Excerpts from a dataset:
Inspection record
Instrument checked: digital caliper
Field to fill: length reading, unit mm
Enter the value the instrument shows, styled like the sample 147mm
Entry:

> YOUR OBJECTIVE
Reproduce the data above word for word, line by line.

> WRITTEN SOLUTION
Inspection record
Instrument checked: digital caliper
Field to fill: length reading, unit mm
Enter the value the instrument shows, styled like the sample 147mm
Entry:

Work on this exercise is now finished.